**DATA TO PROCESS:**
•••••
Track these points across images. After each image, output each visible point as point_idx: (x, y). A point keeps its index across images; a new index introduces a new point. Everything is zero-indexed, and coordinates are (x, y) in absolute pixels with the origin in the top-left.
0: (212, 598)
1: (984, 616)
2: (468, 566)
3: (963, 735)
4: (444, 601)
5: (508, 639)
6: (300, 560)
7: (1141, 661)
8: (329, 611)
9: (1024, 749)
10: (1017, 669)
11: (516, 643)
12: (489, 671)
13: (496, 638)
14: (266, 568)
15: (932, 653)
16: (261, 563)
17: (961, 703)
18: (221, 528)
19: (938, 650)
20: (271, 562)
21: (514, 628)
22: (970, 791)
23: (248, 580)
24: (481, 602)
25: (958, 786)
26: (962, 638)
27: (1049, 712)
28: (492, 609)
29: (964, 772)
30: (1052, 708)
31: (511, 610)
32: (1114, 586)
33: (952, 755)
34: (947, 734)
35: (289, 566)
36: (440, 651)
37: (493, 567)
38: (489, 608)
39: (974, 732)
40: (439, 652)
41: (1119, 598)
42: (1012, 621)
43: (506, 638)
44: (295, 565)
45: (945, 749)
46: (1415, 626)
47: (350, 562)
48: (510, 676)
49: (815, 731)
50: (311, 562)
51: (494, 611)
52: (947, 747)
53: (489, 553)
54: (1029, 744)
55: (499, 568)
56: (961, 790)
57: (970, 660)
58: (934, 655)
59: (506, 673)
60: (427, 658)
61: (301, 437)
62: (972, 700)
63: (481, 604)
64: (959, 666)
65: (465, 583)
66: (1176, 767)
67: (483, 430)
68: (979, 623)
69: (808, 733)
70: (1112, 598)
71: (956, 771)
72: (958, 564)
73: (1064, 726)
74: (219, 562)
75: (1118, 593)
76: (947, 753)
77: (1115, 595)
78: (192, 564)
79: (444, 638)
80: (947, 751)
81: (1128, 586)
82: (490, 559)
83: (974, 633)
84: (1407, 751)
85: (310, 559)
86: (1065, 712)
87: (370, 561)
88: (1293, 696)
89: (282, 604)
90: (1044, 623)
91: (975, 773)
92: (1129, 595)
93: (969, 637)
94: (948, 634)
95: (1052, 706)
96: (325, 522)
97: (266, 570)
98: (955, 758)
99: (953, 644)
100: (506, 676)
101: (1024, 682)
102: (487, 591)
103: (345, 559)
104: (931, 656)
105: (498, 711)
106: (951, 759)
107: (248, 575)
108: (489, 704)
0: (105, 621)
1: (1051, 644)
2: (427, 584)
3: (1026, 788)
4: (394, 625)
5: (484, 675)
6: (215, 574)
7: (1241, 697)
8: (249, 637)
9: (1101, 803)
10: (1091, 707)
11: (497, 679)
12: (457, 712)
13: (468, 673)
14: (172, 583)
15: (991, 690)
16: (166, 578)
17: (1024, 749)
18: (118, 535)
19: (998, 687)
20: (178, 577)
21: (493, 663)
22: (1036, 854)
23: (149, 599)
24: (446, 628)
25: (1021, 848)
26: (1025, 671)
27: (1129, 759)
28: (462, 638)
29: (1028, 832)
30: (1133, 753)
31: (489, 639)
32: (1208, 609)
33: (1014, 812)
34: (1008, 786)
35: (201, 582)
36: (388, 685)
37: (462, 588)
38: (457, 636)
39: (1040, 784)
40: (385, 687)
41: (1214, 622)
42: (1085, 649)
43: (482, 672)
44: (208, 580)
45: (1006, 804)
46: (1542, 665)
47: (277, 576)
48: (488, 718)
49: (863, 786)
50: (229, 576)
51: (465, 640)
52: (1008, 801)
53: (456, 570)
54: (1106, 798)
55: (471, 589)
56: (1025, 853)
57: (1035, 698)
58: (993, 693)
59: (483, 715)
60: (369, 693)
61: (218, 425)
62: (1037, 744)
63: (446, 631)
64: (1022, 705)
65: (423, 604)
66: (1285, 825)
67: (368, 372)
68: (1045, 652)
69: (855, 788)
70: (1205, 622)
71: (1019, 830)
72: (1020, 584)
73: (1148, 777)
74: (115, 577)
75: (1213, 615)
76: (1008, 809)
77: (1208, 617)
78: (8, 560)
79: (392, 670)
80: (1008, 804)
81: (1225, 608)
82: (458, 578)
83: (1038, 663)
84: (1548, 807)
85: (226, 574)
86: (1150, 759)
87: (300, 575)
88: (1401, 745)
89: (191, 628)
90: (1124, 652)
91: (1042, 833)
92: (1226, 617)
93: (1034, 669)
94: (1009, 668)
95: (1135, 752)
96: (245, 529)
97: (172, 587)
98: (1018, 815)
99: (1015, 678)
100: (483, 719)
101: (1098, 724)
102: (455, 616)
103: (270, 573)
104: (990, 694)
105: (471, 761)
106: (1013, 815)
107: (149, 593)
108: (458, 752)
•••••
**REQUIRED WORK:** The output should be exactly the lines above from the line containing "75: (1118, 593)" to the line containing "107: (248, 575)", inclusive, with no other lines.

**TASK OUTPUT:**
75: (1118, 593)
76: (947, 753)
77: (1115, 595)
78: (192, 564)
79: (444, 638)
80: (947, 751)
81: (1128, 586)
82: (490, 559)
83: (974, 633)
84: (1407, 751)
85: (310, 559)
86: (1065, 712)
87: (370, 561)
88: (1293, 696)
89: (282, 604)
90: (1044, 623)
91: (975, 773)
92: (1129, 595)
93: (969, 637)
94: (948, 634)
95: (1052, 706)
96: (325, 522)
97: (266, 570)
98: (955, 758)
99: (953, 644)
100: (506, 676)
101: (1024, 682)
102: (487, 591)
103: (345, 559)
104: (931, 656)
105: (498, 711)
106: (951, 759)
107: (248, 575)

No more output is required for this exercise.